This week in Math 10, I have chosen to talk about linear equation systems in word problems.
When it comes to linear equations, word problems can be quite simple to rather complex, like these two examples.
“The sum of two numbers is 42. The larger number is two times the smaller number. Find the numbers.”
“A jet airliner moving against 79 km/h wind at 903 km/h arrives at an airport after 6 hours. On the return trip, it takes 5 hours with the wind to reach the origin airport. Determine the distance between the airports.”
Interpreting the word problems requires you to keep an eye out for terms that indicate values. Taking the first example…
“The sum of two numbers is 42. The larger number is two times the smaller number. Find the numbers.”
To begin, declare variables with the following statement.
Let x=larger number
y=smaller number
While changing variable names and representations when needed.

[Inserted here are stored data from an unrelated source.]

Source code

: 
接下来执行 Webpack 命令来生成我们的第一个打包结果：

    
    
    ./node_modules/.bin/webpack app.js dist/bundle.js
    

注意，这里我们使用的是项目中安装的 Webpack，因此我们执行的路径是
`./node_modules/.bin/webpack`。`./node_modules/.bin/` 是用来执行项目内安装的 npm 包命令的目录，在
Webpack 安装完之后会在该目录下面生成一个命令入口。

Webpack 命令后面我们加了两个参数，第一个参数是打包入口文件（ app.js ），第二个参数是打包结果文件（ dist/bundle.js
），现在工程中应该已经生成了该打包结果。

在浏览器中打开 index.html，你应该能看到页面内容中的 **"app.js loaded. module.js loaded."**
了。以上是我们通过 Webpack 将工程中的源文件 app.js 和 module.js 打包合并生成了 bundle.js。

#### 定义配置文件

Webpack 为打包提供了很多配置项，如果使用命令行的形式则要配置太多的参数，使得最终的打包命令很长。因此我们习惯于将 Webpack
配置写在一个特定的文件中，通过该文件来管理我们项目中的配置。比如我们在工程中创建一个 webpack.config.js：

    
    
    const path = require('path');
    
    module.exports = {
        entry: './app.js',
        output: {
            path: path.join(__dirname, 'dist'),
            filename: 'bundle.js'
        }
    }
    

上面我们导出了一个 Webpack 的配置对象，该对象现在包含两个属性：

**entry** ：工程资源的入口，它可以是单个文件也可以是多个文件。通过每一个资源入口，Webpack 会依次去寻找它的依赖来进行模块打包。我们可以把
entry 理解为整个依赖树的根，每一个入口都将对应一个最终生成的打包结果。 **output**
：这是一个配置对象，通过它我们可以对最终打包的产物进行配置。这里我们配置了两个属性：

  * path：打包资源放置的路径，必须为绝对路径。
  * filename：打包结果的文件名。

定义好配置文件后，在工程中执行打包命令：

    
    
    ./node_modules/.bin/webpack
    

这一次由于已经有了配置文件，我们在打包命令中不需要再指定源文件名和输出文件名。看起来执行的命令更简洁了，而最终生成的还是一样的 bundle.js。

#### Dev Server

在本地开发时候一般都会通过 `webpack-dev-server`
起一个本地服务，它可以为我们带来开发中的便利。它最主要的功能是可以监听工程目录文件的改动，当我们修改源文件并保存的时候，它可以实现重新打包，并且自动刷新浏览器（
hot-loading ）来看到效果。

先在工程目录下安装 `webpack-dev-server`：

For the more complex problems like the second example, you can use a table to help you create the system. First, we read the problem.
“A jet airliner moving against 79 km/h wind at 903 km/h arrives at an airport 5652 km away. On the return trip, it travels with the same wind to reach the origin airport. Determine the time for both trips.”

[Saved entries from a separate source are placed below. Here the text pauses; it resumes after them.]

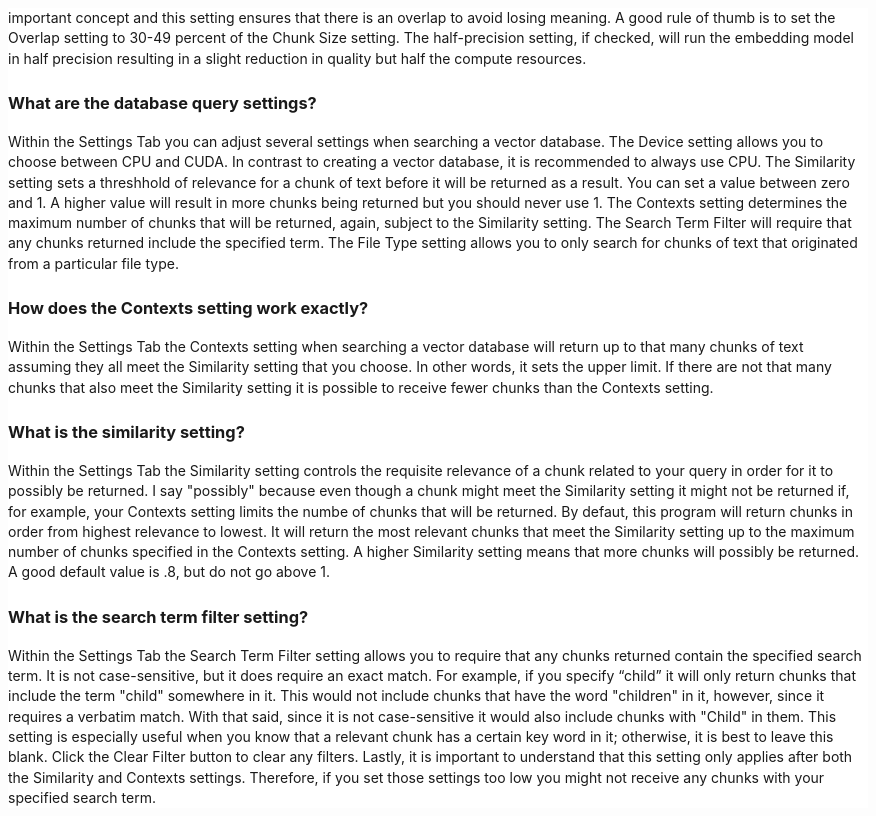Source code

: important concept and this setting ensures that there is an overlap to avoid losing meaning.  A good rule of thumb is to set the
Overlap setting to 30-49 percent of the Chunk Size setting.  The half-precision setting, if checked, will run the embedding model
in half precision resulting in a slight reduction in quality but half the compute resources.

### What are the database query settings?
Within the Settings Tab you can adjust several settings when searching a vector database.  The Device setting allows you to choose
between CPU and CUDA.  In contrast to creating a vector database, it is recommended to always use CPU.  The Similarity setting sets
a threshhold of relevance for a chunk of text before it will be returned as a result.  You can set a value between zero and 1.  A
higher value will result in more chunks being returned but you should never use 1.  The Contexts setting determines the maximum
number of chunks that will be returned, again, subject to the Similarity setting.  The Search Term Filter will require that any chunks
returned include the specified term.  The File Type setting allows you to only search for chunks of text that originated from a
particular file type.

### How does the Contexts setting work exactly?
Within the Settings Tab the Contexts setting when searching a vector database will return up to that many chunks of text assuming they
all meet the Similarity setting that you choose.  In other words, it sets the upper limit.  If there are not that many chunks that also
meet the Similarity setting it is possible to receive fewer chunks than the Contexts setting.

### What is the similarity setting?
Within the Settings Tab the Similarity setting controls the requisite relevance of a chunk related to your query in order for it to
possibly be returned.  I say "possibly" because even though a chunk might meet the Similarity setting it might not be returned if, for
example, your Contexts setting limits the numbe of chunks that will be returned.  By defaut, this program will return chunks in order
from highest relevance to lowest.  It will return the most relevant chunks that meet the Similarity setting up to the maximum
number of chunks specified in the Contexts setting.  A higher Similarity setting means that more chunks will possibly be returned.
A good default value is .8, but do not go above 1.

### What is the search term filter setting?
Within the Settings Tab the Search Term Filter setting allows you to require that any chunks returned contain the specified search term.
It is not case-sensitive, but it does require an exact match.  For example, if you specify “child” it will only return chunks that
include the term "child" somewhere in it.  This would not include chunks that have the word "children" in it, however, since it
requires a verbatim match.  With that said, since it is not case-sensitive it would also include chunks with "Child" in them.  This
setting is especially useful when you know that a relevant chunk has a certain key word in it; otherwise, it is best to leave this blank.
Click the Clear Filter button to clear any filters.  Lastly, it is important to understand that this setting only applies after both
the Similarity and Contexts settings.  Therefore, if you set those settings too low you might not receive any chunks with your specified
search term.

Now, we put this information into a 9×9 table, like so.
| x | 903-79 | 5652 |
| y | 903+79 | 5652 |
In this table, each column represents, from left to right, time, speed and distance. In this case, the bottom row is unused; it would have been used for a total, if applicable. Another problem that has this total would be the following.
“A chemist is mixing 500 mL of E85 ethanol fuel (85% ethanol) from bottles of 40% ethanol and 95% ethanol solutions. Determine how much 40% ethanol was used.”
In this case, from left to right, the columns represent amount, rate and value. (Or mL, % of ethanol, mL of ethanol.) Let x=40% ethanol and y=95% ethanol.
| x | 40% (0.4) | 0.4x |
| y | 95% (0.95) | 0.95y |
| 500 | 85% (0.85) | 0.85(500)=425 |